Coopération internationale et stratégies globales : une nécessité impérieuse
Face à une menace d’une telle envergure, la coopération internationale apparaît plus que jamais essentielle. Voronkov a rappelé que le Bureau de lutte contre le terrorisme de l’ONU a apporté son soutien au gouvernement nigérian dans l’organisation d’une réunion africaine de haut niveau sur la lutte contre le terrorisme, qui s’est tenue à Abuja en avril. Cet événement a permis de rassembler des acteurs clés de la région pour discuter des stratégies de lutte contre l’expansion de Daech en Afrique de l’Ouest et au Sahel.
Cependant, Vladimir Voronkov a été clair : la coopération seule ne suffira pas. Il a insisté sur la nécessité de développer des « réponses globales et fermement ancrées dans des stratégies politiques » pour lutter efficacement contre le terrorisme. Selon lui, ces stratégies doivent s'attaquer aux « facteurs multiformes du terrorisme et de l’extrémisme violent qui conduisent au terrorisme », et ce, tout en respectant pleinement le droit international des droits de l’homme et le droit humanitaire.
Natalia Gherman, Directrice exécutive de la Direction exécutive du Comité contre le terrorisme, a également pris la parole pour souligner l’impact dévastateur des groupes affiliés à Daech en Afrique de l’Ouest et en Afrique centrale. « Les actes de ces groupes ont provoqué de larges déplacements de populations », a-t-elle rappelé. L’instabilité générée par ces déplacements massifs entrave les efforts de développement et exacerbe les tensions ethniques et sociales, créant ainsi un terreau favorable à la radicalisation.
Avancées et défis dans la lutte contre Daech
Malgré ce tableau sombre, Natalia Gherman a noté quelques avancées significatives au cours des six derniers mois. Parmi celles-ci, le rapatriement par dix États Membres d’enfants et de quelques adultes qui résidaient dans des camps du nord-est de la Syrie figure en bonne place. Ce rapatriement témoigne de la volonté de la communauté internationale de prendre en charge les victimes du terrorisme, tout en désamorçant les potentiels foyers de radicalisation.
En outre, Gherman a insisté sur l'importance de soutenir les victimes de Daech, y compris celles affectées par la violence sexuelle et sexiste. Ce soutien est essentiel non seulement pour répondre aux besoins immédiats des victimes, mais aussi pour renforcer la résilience des communautés affectées et prévenir la propagation de l’idéologie terroriste.
Vers une réponse plus inclusive et respectueuse des droits humains
Dans cette lutte contre le terrorisme, il est crucial que les réponses des États ne se limitent pas à des mesures sécuritaires.

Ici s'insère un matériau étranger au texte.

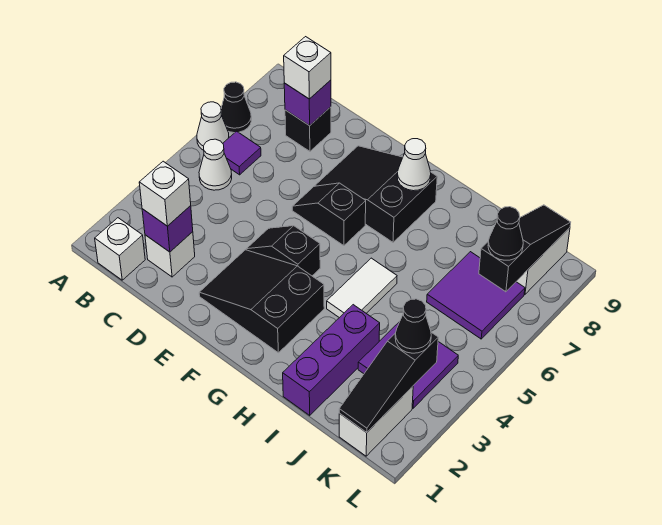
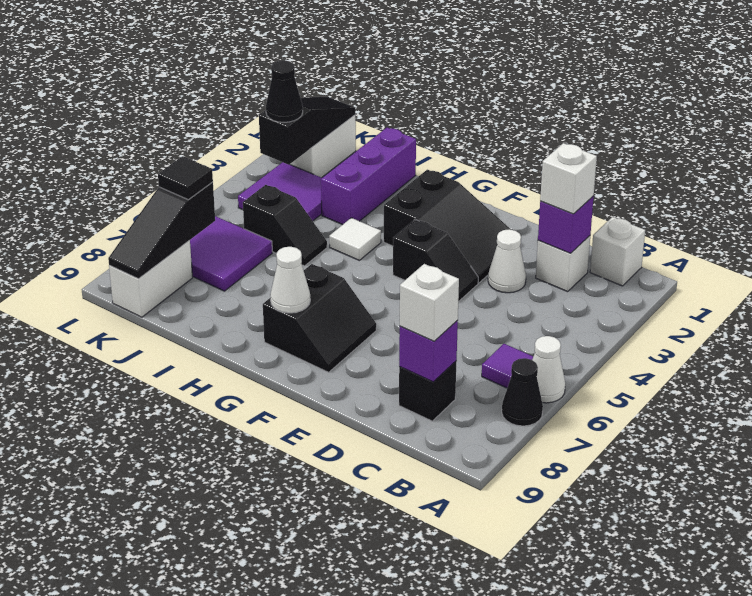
white 1x1 cone [199,139,232,190] -> white 1x1 cone moved to [488,229,526,293]
black 1x2 slope [292,183,366,246] -> black 1x2 slope moved to [243,185,327,266]
black 2x3 slope [315,146,437,242] -> black 2x2 slope [263,264,376,372]
white 1x2 tile [327,258,397,318] -> white 1x1 tile [329,218,381,260]
black 1x1 cone [488,207,523,260] -> black 1x1 tile [158,156,213,200]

Une approche plus inclusive, qui prend en compte les causes profondes du terrorisme telles que la pauvreté, l’exclusion sociale, et l’absence de perspectives pour les jeunes, est nécessaire. Les réponses doivent également être élaborées dans le respect des droits humains, afin de ne pas engendrer de nouvelles injustices susceptibles de nourrir le cycle de la violence.
La réunion du Conseil de sécurité de ce jeudi a été un rappel poignant des défis que pose le terrorisme en Afrique de l’Ouest et au Sahel, mais elle a aussi montré la détermination de la communauté internationale à s'unir pour y faire face. La route est encore longue, mais avec une coopération renforcée, des stratégies globales et une attention constante aux droits humains, il est possible de contenir et, à terme, de vaincre cette menace qui pèse sur la sécurité mondiale.